> **What to do**: Render every line of the records as a Markdown table with the columns Row and Line, numbering each line and leaving out blank lines and the pictures.

> **Extracted information**:
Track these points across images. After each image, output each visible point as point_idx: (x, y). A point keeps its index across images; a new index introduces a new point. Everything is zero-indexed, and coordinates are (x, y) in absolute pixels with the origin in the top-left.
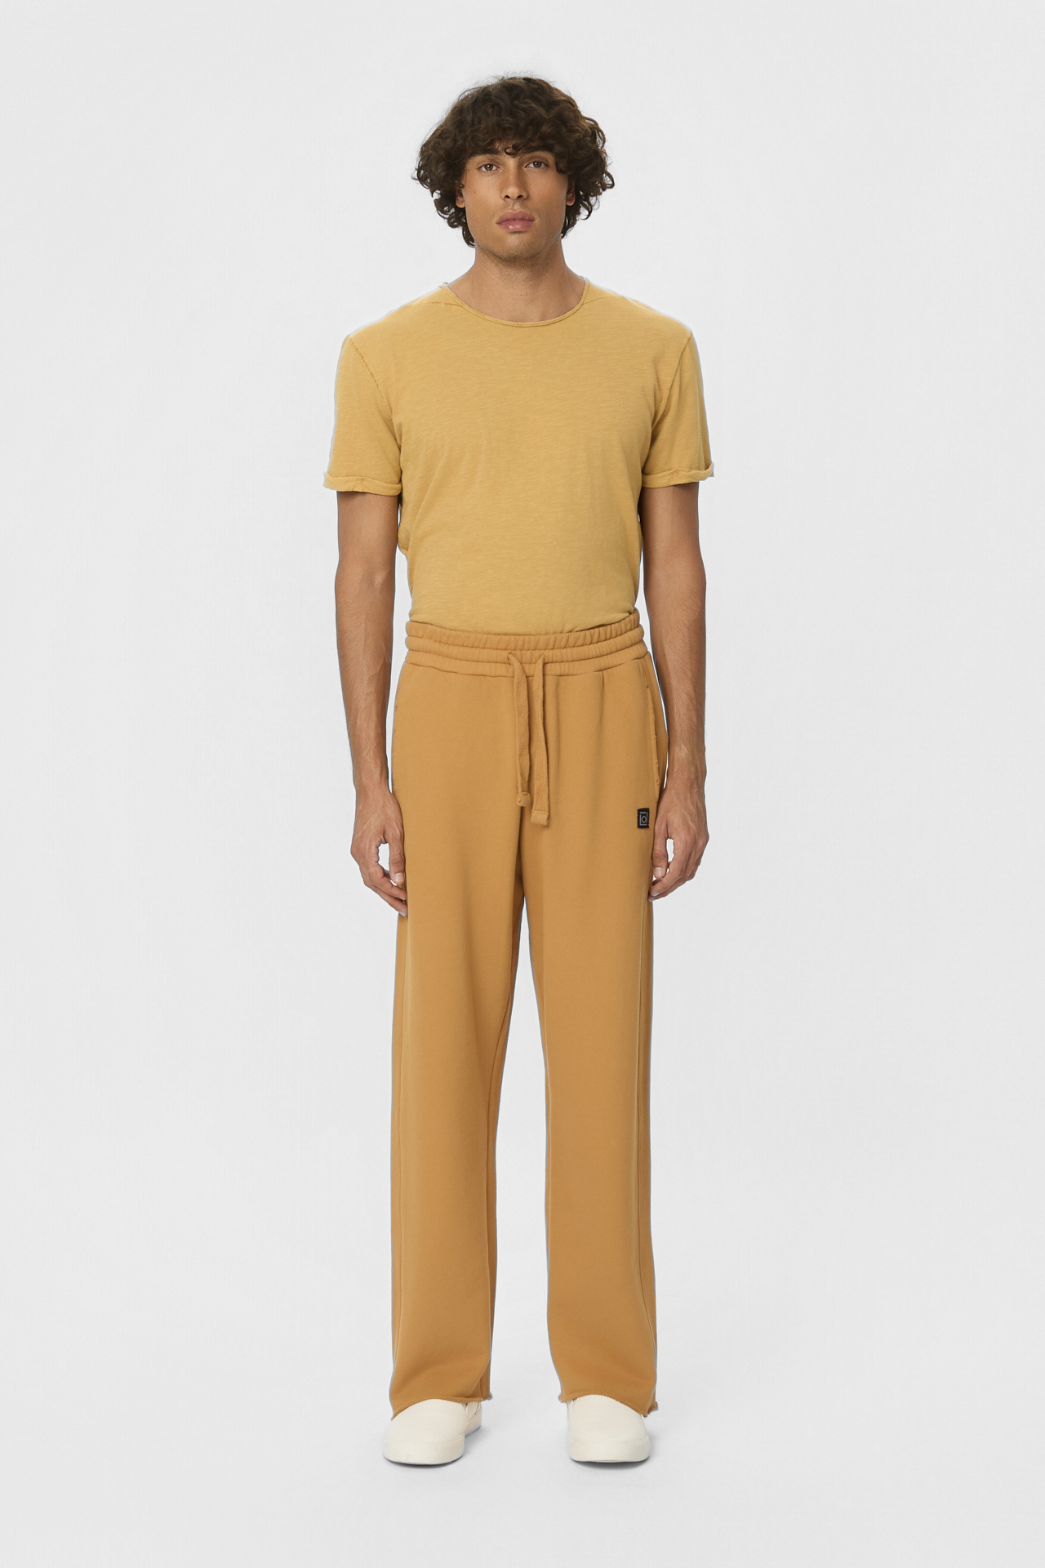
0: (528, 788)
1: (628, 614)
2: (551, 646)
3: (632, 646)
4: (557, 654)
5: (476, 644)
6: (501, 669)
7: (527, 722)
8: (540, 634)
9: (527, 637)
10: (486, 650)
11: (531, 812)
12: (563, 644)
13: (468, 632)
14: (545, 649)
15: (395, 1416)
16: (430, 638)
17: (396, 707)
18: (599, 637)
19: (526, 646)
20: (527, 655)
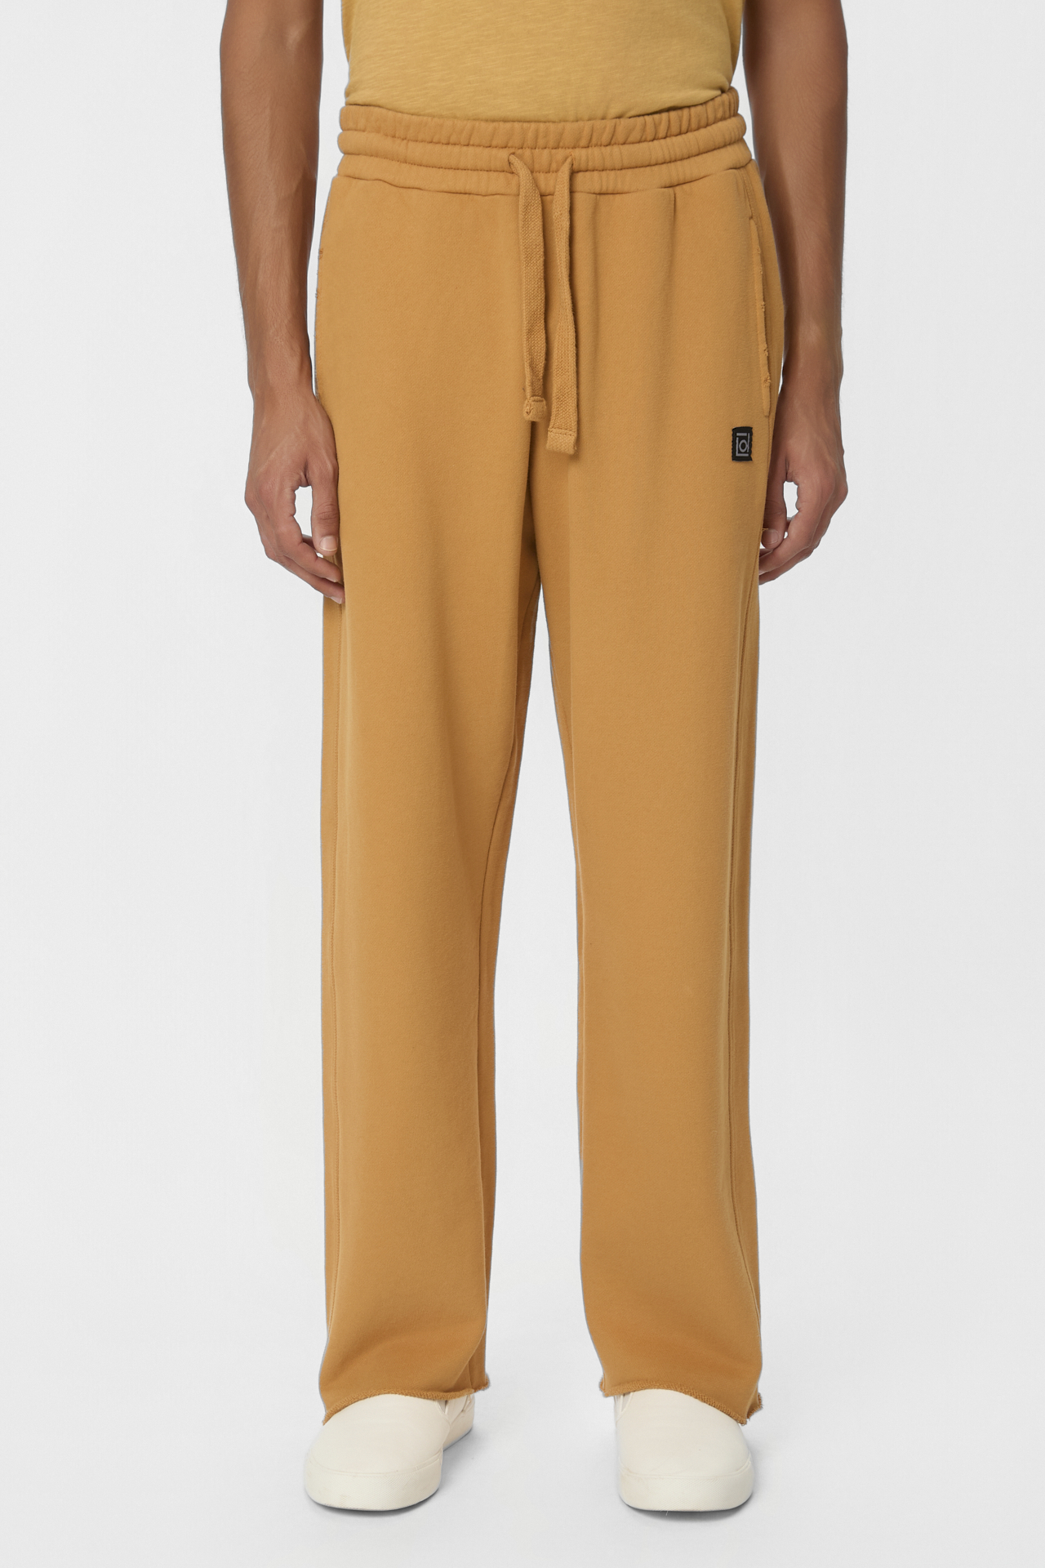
0: (544, 389)
1: (719, 92)
2: (583, 142)
3: (725, 146)
4: (595, 155)
5: (453, 139)
6: (498, 182)
7: (542, 275)
8: (565, 121)
9: (542, 125)
10: (471, 149)
11: (547, 431)
12: (605, 138)
13: (441, 116)
14: (574, 147)
15: (328, 1418)
16: (378, 131)
17: (321, 252)
18: (669, 127)
19: (541, 142)
20: (543, 157)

> **Your response**:
| Row | Line |
|---|---|
| 1 | Track these points across images. After each image, output each visible point as point_idx: (x, y). A point keeps its index across images; a new index introduces a new point. Everything is zero-indexed, and coordinates are (x, y) in absolute pixels with the origin in the top-left. |
| 2 | 0: (528, 788) |
| 3 | 1: (628, 614) |
| 4 | 2: (551, 646) |
| 5 | 3: (632, 646) |
| 6 | 4: (557, 654) |
| 7 | 5: (476, 644) |
| 8 | 6: (501, 669) |
| 9 | 7: (527, 722) |
| 10 | 8: (540, 634) |
| 11 | 9: (527, 637) |
| 12 | 10: (486, 650) |
| 13 | 11: (531, 812) |
| 14 | 12: (563, 644) |
| 15 | 13: (468, 632) |
| 16 | 14: (545, 649) |
| 17 | 15: (395, 1416) |
| 18 | 16: (430, 638) |
| 19 | 17: (396, 707) |
| 20 | 18: (599, 637) |
| 21 | 19: (526, 646) |
| 22 | 20: (527, 655) |
| 23 | 0: (544, 389) |
| 24 | 1: (719, 92) |
| 25 | 2: (583, 142) |
| 26 | 3: (725, 146) |
| 27 | 4: (595, 155) |
| 28 | 5: (453, 139) |
| 29 | 6: (498, 182) |
| 30 | 7: (542, 275) |
| 31 | 8: (565, 121) |
| 32 | 9: (542, 125) |
| 33 | 10: (471, 149) |
| 34 | 11: (547, 431) |
| 35 | 12: (605, 138) |
| 36 | 13: (441, 116) |
| 37 | 14: (574, 147) |
| 38 | 15: (328, 1418) |
| 39 | 16: (378, 131) |
| 40 | 17: (321, 252) |
| 41 | 18: (669, 127) |
| 42 | 19: (541, 142) |
| 43 | 20: (543, 157) |